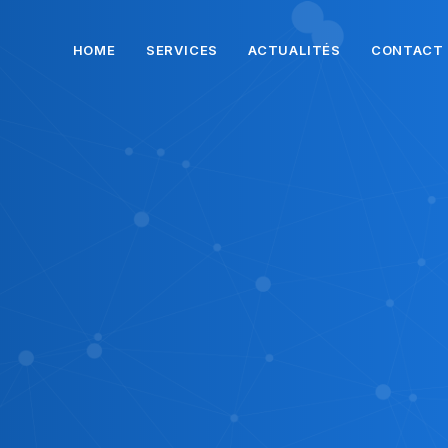
HOME
SERVICES
ACTUALITÉS
CONTACT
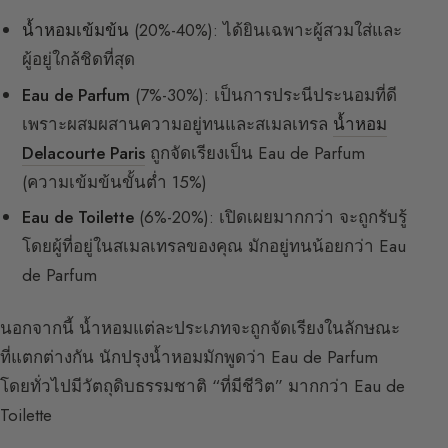
น้ำหอมเข้มข้น
(20%-40%): ได้ยินเฉพาะผู้สวมใส่และ
ผู้อยู่ใกล้ชิดที่สุด
Eau de Parfum
(7%-30%): เป็นการประนีประนอมที่ดี
เพราะผสมผสานความอยู่ทนและสเมลเทรล
น้ำหอม
Delacourte Paris
ถูกจัดเรียงเป็น Eau de Parfum
(ความเข้มข้นขั้นต่ำ 15%)
Eau de Toilette
(6%-20%): เปิดเผยมากกว่า จะถูกรับรู้
โดยผู้ที่อยู่ในสเมลเทรลของคุณ มักอยู่ทนน้อยกว่า Eau
de Parfum
นอกจากนี้ น้ำหอมแต่ละประเภทจะถูกจัดเรียงในลักษณะ
ที่แตกต่างกัน นักปรุงน้ำหอมมักพูดว่า Eau de Parfum
โดยทั่วไปมีวัตถุดิบธรรมชาติ “ที่มีชีวิต” มากกว่า Eau de
Toilette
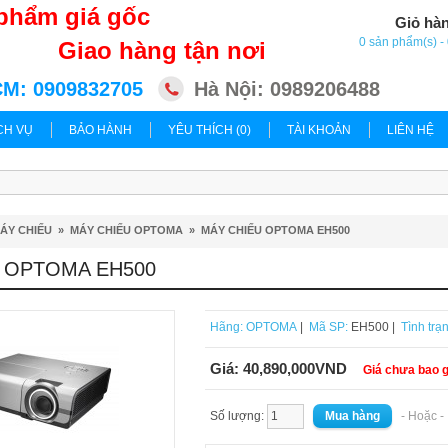
phẩm giá gốc
Giỏ hà
0 sản phẩm(s) 
Giao hàng tận nơi
M: 0909832705
Hà Nội: 0989206488
CH VỤ
BẢO HÀNH
YÊU THÍCH (0)
TÀI KHOẢN
LIÊN HỆ
ÁY CHIẾU
»
MÁY CHIẾU OPTOMA
»
MÁY CHIẾU OPTOMA EH500
 OPTOMA EH500
Hãng:
OPTOMA
|
Mã SP:
EH500 |
Tình trạ
Giá:
40,890,000VND
Giá chưa bao 
Số lượng:
- Hoặc 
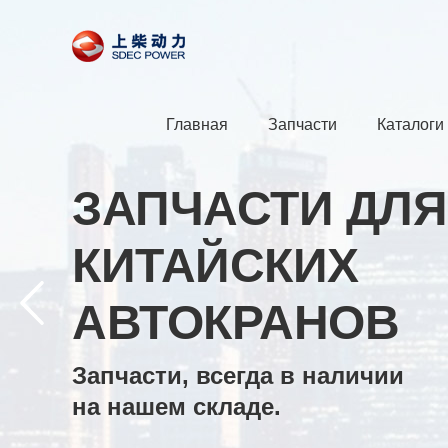
Главная
Запчасти
Каталоги
ЗАПЧАСТИ ДЛЯ
КИТАЙСКИХ
АВТОКРАНОВ
Запчасти, всегда в наличии
на нашем складе.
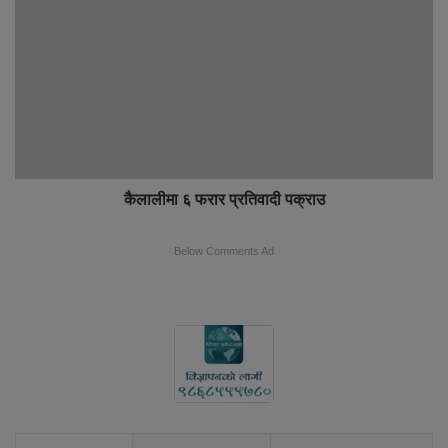
कैलालीमा ६ फरार प्रतिवादी पक्राउ
Below Comments Ad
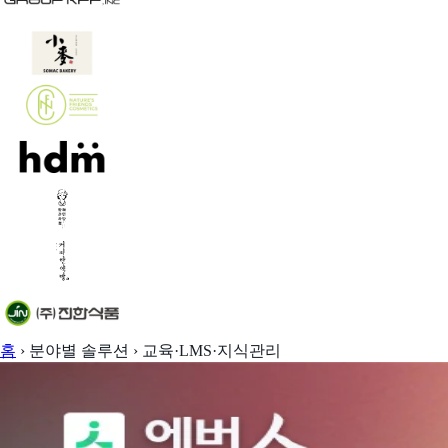
홈
›
분야별 솔루션
›
교육·LMS·지식관리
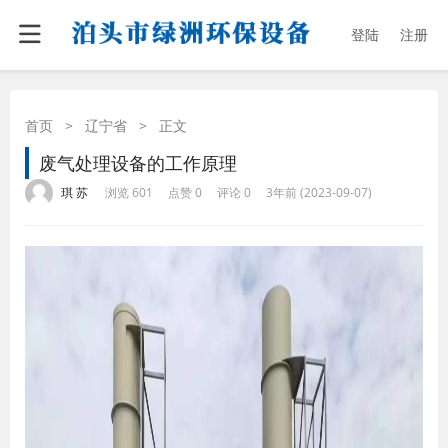
登陆
注册
首页
>
辽宁省
>
正文
废气处理设备的工作原理
·
·
·
·
琪 苏
浏览 601
点赞 0
评论 0
3年前 (2023-09-07)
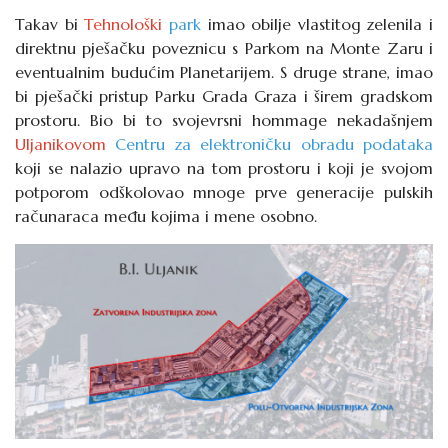
Takav bi
Tehnološki
park
imao obilje vlastitog zelenila i
direktnu pješačku poveznicu s Parkom na Monte Zaru i
eventualnim budućim Planetarijem. S druge strane, imao
bi pješački pristup Parku Grada Graza i širem gradskom
prostoru. Bio bi to svojevrsni
hommage
nekadašnjem
Uljanikovom
Centru za elektroničku obradu podataka
koji se nalazio upravo na tom prostoru i koji je svojom
potporom odškolovao mnoge prve generacije pulskih
računaraca među kojima i mene osobno.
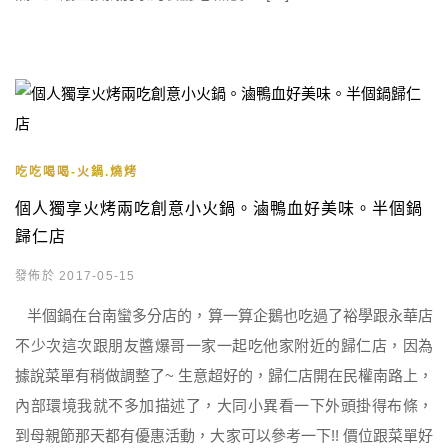
吃吃喝喝-火鍋.燒烤
個人獨享火烤兩吃創意小火鍋。滷鴨血好美味。半個鍋
歸仁店
發佈於 2017-05-15
半個鍋在台南蠻多分店的，算一算企鵝也吃過了裕學跟永華店
不少次這次跟朋友醬爆哥一家一起吃他家附近的歸仁店，因為
據說菜單有稍做調整了~ 生意超好的，歸仁店開在民權南路上，
內部環境我就不多加描述了，大同小異看一下外頭掛得布條，
到母親節那天都有優惠活動，大家可以參考一下!! 價位跟菜單好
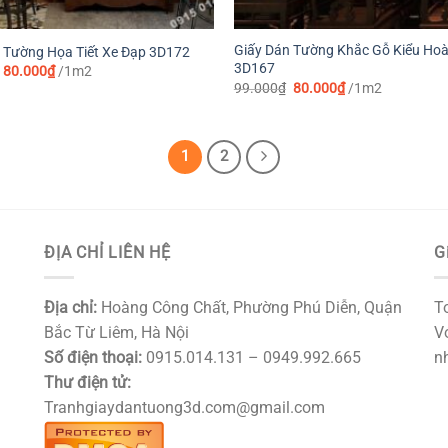
Giấy Dán Tường Khắc Gỗ Kiểu Ho
 Tường Họa Tiết Xe Đạp 3D172
3D167
Giá
Giá
80.000
₫
/1m2
gốc
hiện
Giá
Giá
99.000
₫
80.000
₫
/1m2
là:
tại
gốc
hiện
99.000₫.
là:
là:
tại
80.000₫.
99.000₫.
là:
80.000₫.
1
2
ĐỊA CHỈ LIÊN HỆ
G
Địa chỉ:
Hoàng Công Chất, Phường Phú Diễn, Quận
T
Bắc Từ Liêm, Hà Nội
Vớ
Số điện thoại:
0915.014.131 – 0949.992.665
nh
Thư điện tử:
Tranhgiaydantuong3d.com@gmail.com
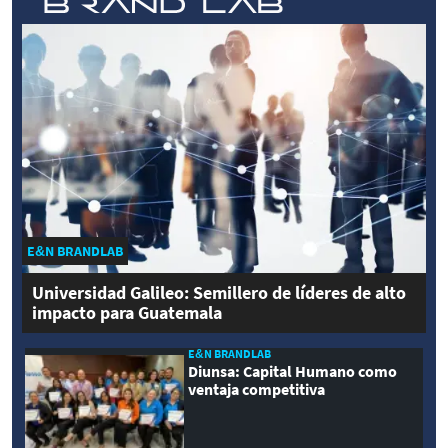
E&N BRANDLAB
Universidad Galileo: Semillero de líderes de alto
impacto para Guatemala
E&N BRANDLAB
Diunsa: Capital Humano como
ventaja competitiva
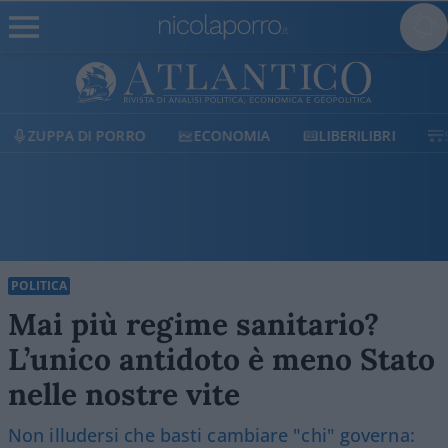
ECONOMIA
LIBERILIBRI
SHOP
SOSTIENICI
POLITICA
Mai più regime sanitario?
L’unico antidoto è meno Stato
nelle nostre vite
Non illudersi che basti cambiare "chi" governa:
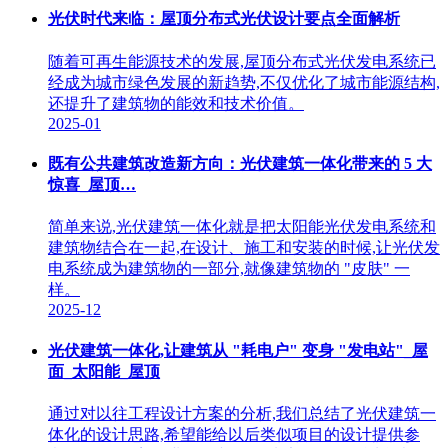
光伏时代来临：屋顶分布式光伏设计要点全面解析
随着可再生能源技术的发展,屋顶分布式光伏发电系统已
经成为城市绿色发展的新趋势,不仅优化了城市能源结构,
还提升了建筑物的能效和技术价值。
2025-01
既有公共建筑改造新方向：光伏建筑一体化带来的 5 大
惊喜_屋顶…
简单来说,光伏建筑一体化就是把太阳能光伏发电系统和
建筑物结合在一起,在设计、施工和安装的时候,让光伏发
电系统成为建筑物的一部分,就像建筑物的 "皮肤" 一
样。
2025-12
光伏建筑一体化,让建筑从 "耗电户" 变身 "发电站"_屋
面_太阳能_屋顶
通过对以往工程设计方案的分析,我们总结了光伏建筑一
体化的设计思路,希望能给以后类似项目的设计提供参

------------------------------------

:: REQUIRED WORK ::
Repeat the listing above in full, exactly, and omit its pictures.

:: FINISHED TASK ::
HOME
SERVICES
ACTUALITÉS
CONTACT
น้ำหอมเข้มข้น
(20%-40%): ได้ยินเฉพาะผู้สวมใส่และ
ผู้อยู่ใกล้ชิดที่สุด
Eau de Parfum
(7%-30%): เป็นการประนีประนอมที่ดี
เพราะผสมผสานความอยู่ทนและสเมลเทรล
น้ำหอม
Delacourte Paris
ถูกจัดเรียงเป็น Eau de Parfum
(ความเข้มข้นขั้นต่ำ 15%)
Eau de Toilette
(6%-20%): เปิดเผยมากกว่า จะถูกรับรู้
โดยผู้ที่อยู่ในสเมลเทรลของคุณ มักอยู่ทนน้อยกว่า Eau
de Parfum
นอกจากนี้ น้ำหอมแต่ละประเภทจะถูกจัดเรียงในลักษณะ
ที่แตกต่างกัน นักปรุงน้ำหอมมักพูดว่า Eau de Parfum
โดยทั่วไปมีวัตถุดิบธรรมชาติ “ที่มีชีวิต” มากกว่า Eau de
Toilette
phẩm giá gốc
Giỏ hà
0 sản phẩm(s) 
Giao hàng tận nơi
M: 0909832705
Hà Nội: 0989206488
CH VỤ
BẢO HÀNH
YÊU THÍCH (0)
TÀI KHOẢN
LIÊN HỆ
ÁY CHIẾU
»
MÁY CHIẾU OPTOMA
»
MÁY CHIẾU OPTOMA EH500
 OPTOMA EH500
Hãng:
OPTOMA
|
Mã SP:
EH500 |
Tình trạ
Giá:
40,890,000VND
Giá chưa bao 
Số lượng:
- Hoặc 
Главная
Запчасти
Каталоги
ЗАПЧАСТИ ДЛЯ
КИТАЙСКИХ
АВТОКРАНОВ
Запчасти, всегда в наличии
на нашем складе.
कैलालीमा ६ फरार प्रतिवादी पक्राउ
Below Comments Ad
홈
›
분야별 솔루션
›
교육·LMS·지식관리
登陆
注册
首页
>
辽宁省
>
正文
废气处理设备的工作原理
·
·
·
·
琪 苏
浏览 601
点赞 0
评论 0
3年前 (2023-09-07)
Takav bi
Tehnološki
park
imao obilje vlastitog zelenila i
direktnu pješačku poveznicu s Parkom na Monte Zaru i
eventualnim budućim Planetarijem. S druge strane, imao
bi pješački pristup Parku Grada Graza i širem gradskom
prostoru. Bio bi to svojevrsni
hommage
nekadašnjem
Uljanikovom
Centru za elektroničku obradu podataka
koji se nalazio upravo na tom prostoru i koji je svojom
potporom odškolovao mnoge prve generacije pulskih
računaraca među kojima i mene osobno.
吃吃喝喝-火鍋.燒烤
個人獨享火烤兩吃創意小火鍋。滷鴨血好美味。半個鍋
歸仁店
發佈於 2017-05-15
半個鍋在台南蠻多分店的，算一算企鵝也吃過了裕學跟永華店
不少次這次跟朋友醬爆哥一家一起吃他家附近的歸仁店，因為
據說菜單有稍做調整了~ 生意超好的，歸仁店開在民權南路上，
內部環境我就不多加描述了，大同小異看一下外頭掛得布條，
到母親節那天都有優惠活動，大家可以參考一下!! 價位跟菜單好
Giấy Dán Tường Khắc Gỗ Kiểu Ho
 Tường Họa Tiết Xe Đạp 3D172
3D167
Giá
Giá
80.000
₫
/1m2
gốc
hiện
Giá
Giá
99.000
₫
80.000
₫
/1m2
là:
tại
gốc
hiện
99.000₫.
là:
là:
tại
80.000₫.
99.000₫.
là:
80.000₫.
1
2
ĐỊA CHỈ LIÊN HỆ
G
Địa chỉ:
Hoàng Công Chất, Phường Phú Diễn, Quận
T
Bắc Từ Liêm, Hà Nội
Vớ
Số điện thoại:
0915.014.131 – 0949.992.665
nh
Thư điện tử:
Tranhgiaydantuong3d.com@gmail.com
E&N BRANDLAB
Universidad Galileo: Semillero de líderes de alto
impacto para Guatemala
E&N BRANDLAB
Diunsa: Capital Humano como
ventaja competitiva
ECONOMIA
LIBERILIBRI
SHOP
SOSTIENICI
POLITICA
Mai più regime sanitario?
L’unico antidoto è meno Stato
nelle nostre vite
Non illudersi che basti cambiare "chi" governa:
光伏时代来临：屋顶分布式光伏设计要点全面解析
随着可再生能源技术的发展,屋顶分布式光伏发电系统已
经成为城市绿色发展的新趋势,不仅优化了城市能源结构,
还提升了建筑物的能效和技术价值。
2025-01
既有公共建筑改造新方向：光伏建筑一体化带来的 5 大
惊喜_屋顶…
简单来说,光伏建筑一体化就是把太阳能光伏发电系统和
建筑物结合在一起,在设计、施工和安装的时候,让光伏发
电系统成为建筑物的一部分,就像建筑物的 "皮肤" 一
样。
2025-12
光伏建筑一体化,让建筑从 "耗电户" 变身 "发电站"_屋
面_太阳能_屋顶
通过对以往工程设计方案的分析,我们总结了光伏建筑一
体化的设计思路,希望能给以后类似项目的设计提供参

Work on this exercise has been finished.